■ Input records ■

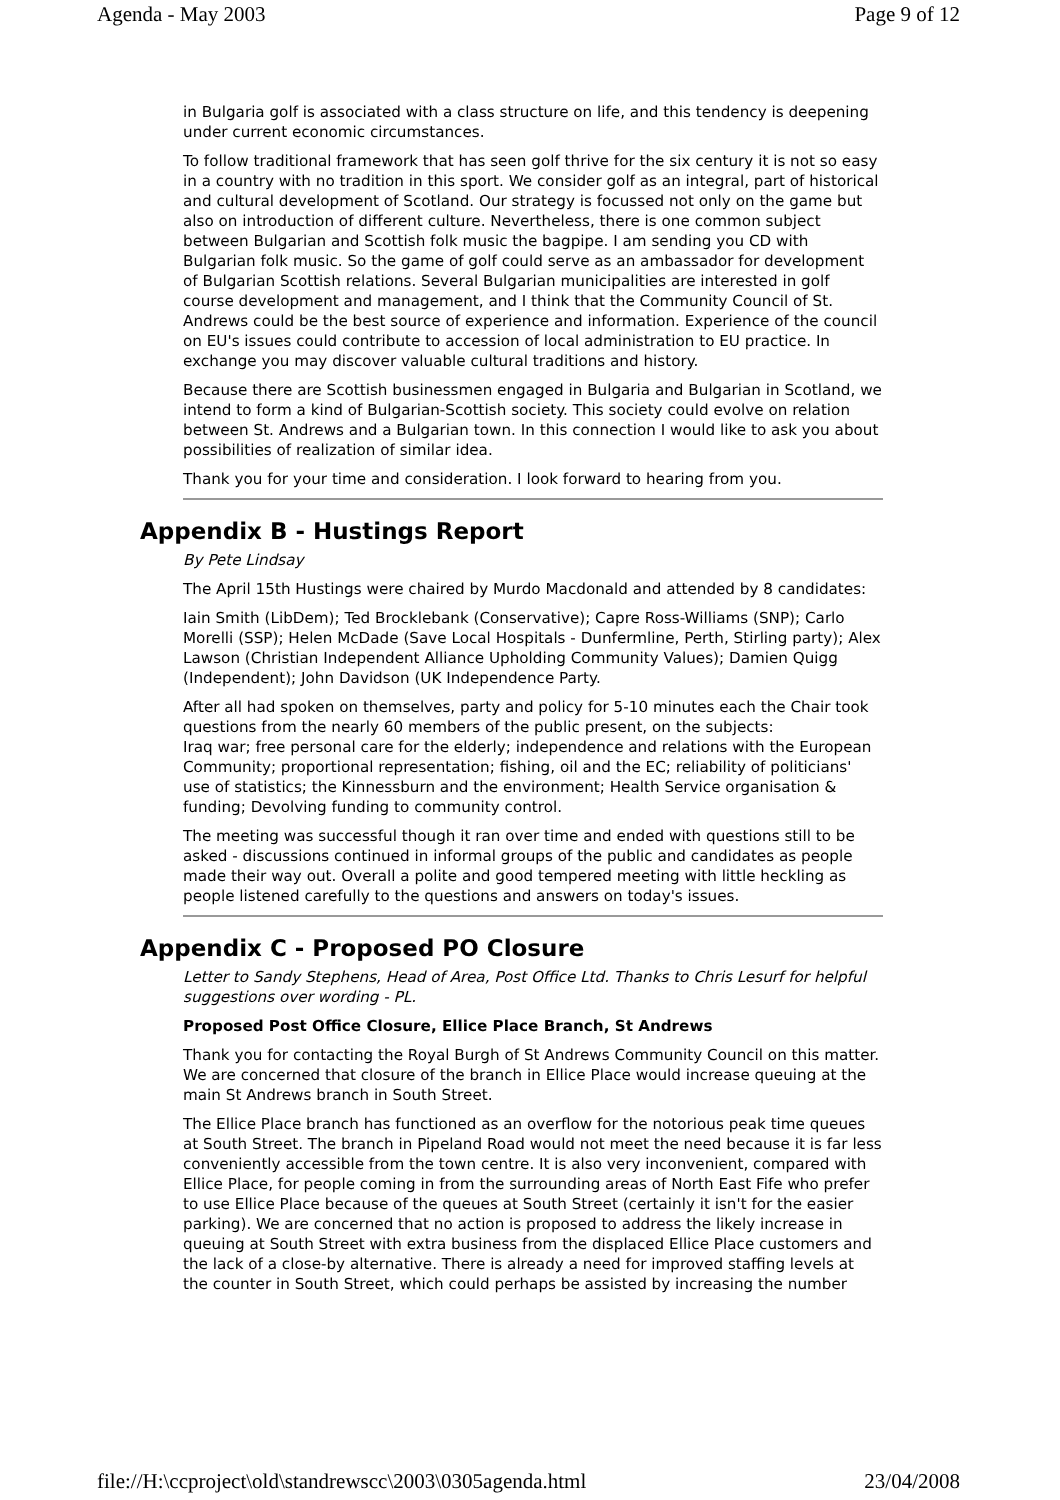Agenda - May 2003 Page 9 of 12
in Bulgaria golf is associated with a class structure on life, and this tendency is deepening under current economic circumstances.
To follow traditional framework that has seen golf thrive for the six century it is not so easy in a country with no tradition in this sport. We consider golf as an integral, part of historical and cultural development of Scotland. Our strategy is focussed not only on the game but also on introduction of different culture. Nevertheless, there is one common subject between Bulgarian and Scottish folk music the bagpipe. I am sending you CD with Bulgarian folk music. So the game of golf could serve as an ambassador for development of Bulgarian Scottish relations. Several Bulgarian municipalities are interested in golf course development and management, and I think that the Community Council of St. Andrews could be the best source of experience and information. Experience of the council on EU's issues could contribute to accession of local administration to EU practice. In exchange you may discover valuable cultural traditions and history.
Because there are Scottish businessmen engaged in Bulgaria and Bulgarian in Scotland, we intend to form a kind of Bulgarian-Scottish society. This society could evolve on relation between St. Andrews and a Bulgarian town. In this connection I would like to ask you about possibilities of realization of similar idea.
Thank you for your time and consideration. I look forward to hearing from you.
Appendix B - Hustings Report
By Pete Lindsay
The April 15th Hustings were chaired by Murdo Macdonald and attended by 8 candidates:
Iain Smith (LibDem); Ted Brocklebank (Conservative); Capre Ross-Williams (SNP); Carlo Morelli (SSP); Helen McDade (Save Local Hospitals - Dunfermline, Perth, Stirling party); Alex Lawson (Christian Independent Alliance Upholding Community Values); Damien Quigg (Independent); John Davidson (UK Independence Party.
After all had spoken on themselves, party and policy for 5-10 minutes each the Chair took questions from the nearly 60 members of the public present, on the subjects:
Iraq war; free personal care for the elderly; independence and relations with the European Community; proportional representation; fishing, oil and the EC; reliability of politicians' use of statistics; the Kinnessburn and the environment; Health Service organisation & funding; Devolving funding to community control.
The meeting was successful though it ran over time and ended with questions still to be asked - discussions continued in informal groups of the public and candidates as people made their way out. Overall a polite and good tempered meeting with little heckling as people listened carefully to the questions and answers on today's issues.
Appendix C - Proposed PO Closure
Letter to Sandy Stephens, Head of Area, Post Office Ltd. Thanks to Chris Lesurf for helpful suggestions over wording - PL.
Proposed Post Office Closure, Ellice Place Branch, St Andrews
Thank you for contacting the Royal Burgh of St Andrews Community Council on this matter. We are concerned that closure of the branch in Ellice Place would increase queuing at the main St Andrews branch in South Street.
The Ellice Place branch has functioned as an overflow for the notorious peak time queues at South Street. The branch in Pipeland Road would not meet the need because it is far less conveniently accessible from the town centre. It is also very inconvenient, compared with Ellice Place, for people coming in from the surrounding areas of North East Fife who prefer to use Ellice Place because of the queues at South Street (certainly it isn't for the easier parking). We are concerned that no action is proposed to address the likely increase in queuing at South Street with extra business from the displaced Ellice Place customers and the lack of a close-by alternative. There is already a need for improved staffing levels at the counter in South Street, which could perhaps be assisted by increasing the number
file://H:\ccproject\old\standrewscc\2003\0305agenda.html 23/04/2008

■ Assignment ■
Set down the material above exactly. Skip any picture.

■ Expected answer ■
Agenda - May 2003 Page 9 of 12
in Bulgaria golf is associated with a class structure on life, and this tendency is deepening under current economic circumstances.
To follow traditional framework that has seen golf thrive for the six century it is not so easy in a country with no tradition in this sport. We consider golf as an integral, part of historical and cultural development of Scotland. Our strategy is focussed not only on the game but also on introduction of different culture. Nevertheless, there is one common subject between Bulgarian and Scottish folk music the bagpipe. I am sending you CD with Bulgarian folk music. So the game of golf could serve as an ambassador for development of Bulgarian Scottish relations. Several Bulgarian municipalities are interested in golf course development and management, and I think that the Community Council of St. Andrews could be the best source of experience and information. Experience of the council on EU's issues could contribute to accession of local administration to EU practice. In exchange you may discover valuable cultural traditions and history.
Because there are Scottish businessmen engaged in Bulgaria and Bulgarian in Scotland, we intend to form a kind of Bulgarian-Scottish society. This society could evolve on relation between St. Andrews and a Bulgarian town. In this connection I would like to ask you about possibilities of realization of similar idea.
Thank you for your time and consideration. I look forward to hearing from you.
Appendix B - Hustings Report
By Pete Lindsay
The April 15th Hustings were chaired by Murdo Macdonald and attended by 8 candidates:
Iain Smith (LibDem); Ted Brocklebank (Conservative); Capre Ross-Williams (SNP); Carlo Morelli (SSP); Helen McDade (Save Local Hospitals - Dunfermline, Perth, Stirling party); Alex Lawson (Christian Independent Alliance Upholding Community Values); Damien Quigg (Independent); John Davidson (UK Independence Party.
After all had spoken on themselves, party and policy for 5-10 minutes each the Chair took questions from the nearly 60 members of the public present, on the subjects:
Iraq war; free personal care for the elderly; independence and relations with the European Community; proportional representation; fishing, oil and the EC; reliability of politicians' use of statistics; the Kinnessburn and the environment; Health Service organisation & funding; Devolving funding to community control.
The meeting was successful though it ran over time and ended with questions still to be asked - discussions continued in informal groups of the public and candidates as people made their way out. Overall a polite and good tempered meeting with little heckling as people listened carefully to the questions and answers on today's issues.
Appendix C - Proposed PO Closure
Letter to Sandy Stephens, Head of Area, Post Office Ltd. Thanks to Chris Lesurf for helpful suggestions over wording - PL.
Proposed Post Office Closure, Ellice Place Branch, St Andrews
Thank you for contacting the Royal Burgh of St Andrews Community Council on this matter. We are concerned that closure of the branch in Ellice Place would increase queuing at the main St Andrews branch in South Street.
The Ellice Place branch has functioned as an overflow for the notorious peak time queues at South Street. The branch in Pipeland Road would not meet the need because it is far less conveniently accessible from the town centre. It is also very inconvenient, compared with Ellice Place, for people coming in from the surrounding areas of North East Fife who prefer to use Ellice Place because of the queues at South Street (certainly it isn't for the easier parking). We are concerned that no action is proposed to address the likely increase in queuing at South Street with extra business from the displaced Ellice Place customers and the lack of a close-by alternative. There is already a need for improved staffing levels at the counter in South Street, which could perhaps be assisted by increasing the number
file://H:\ccproject\old\standrewscc\2003\0305agenda.html 23/04/2008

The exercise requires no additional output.